Professor Emeritus of History, Director of India Studies Centre (1993-97), Thammasat University;
Fellow of the Royal Institute, Academy of Arts.
The Ramakian, based on the main theme of the Indian Ramayana epic, is a valuable Thai heritage. How it has survived through centuries to the present is not accidental. A literary work of the Ayutthaya period, partly lost during the fall of the kingdom, the Ramakian was recollected and rewritten by several Thai kings to preserve the work for posterity. The main reasons for the survival of the Ramakian are due to King Rama I and his successors’efforts to keep alive the Ramakian as literature, a performing art as well as a fine art. The Ramakian was composed to serve the past and present needs of Thai society: Buddhist, social, and political Thai traditions were woven into the original Indian story that belongs to the Hindu tradition. The Ramakian relates the life of Rama, an ideal king.
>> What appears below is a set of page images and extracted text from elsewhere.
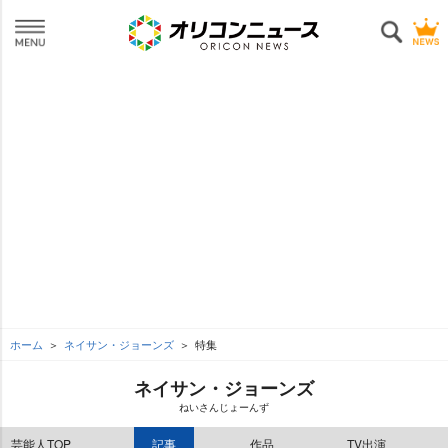
ホーム
ネイサン・ジョーンズ
特集
ネイサン・ジョーンズ
ねいさんじょーんず
芸能人TOP
記事
作品
TV出演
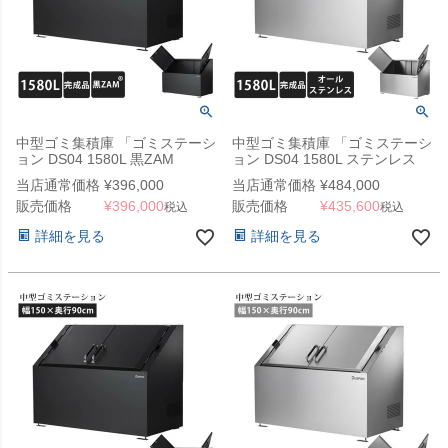
中型ゴミ集積庫 「ゴミステーシ
中型ゴミ集積庫 「ゴミステーシ
ョン DS04 1580L 黒ZAM
ョン DS04 1580L ステンレス
W1900×D900×H1100mm」
W1900×D900×H1100mm」
当店通常価格
¥
396,000
当店通常価格
¥
484,000
販売価格
¥
396,000
販売価格
¥
435,600
税込
税込
詳細を見る
詳細を見る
The story frowns upon treason and other bad practices. The Ramakian is kept alive through literature, performing arts and fine arts. Other countries in Southeast Asia also have their Ramayana stories; having the same tradition serves to encourage friendship and a shared culture between these countries. The present age of globalization may threaten to destroy the Ramakian-Ramayana heritage and we need to find ways to preserve it, perhaps by globalizing it so that its value may be well-accepted by all.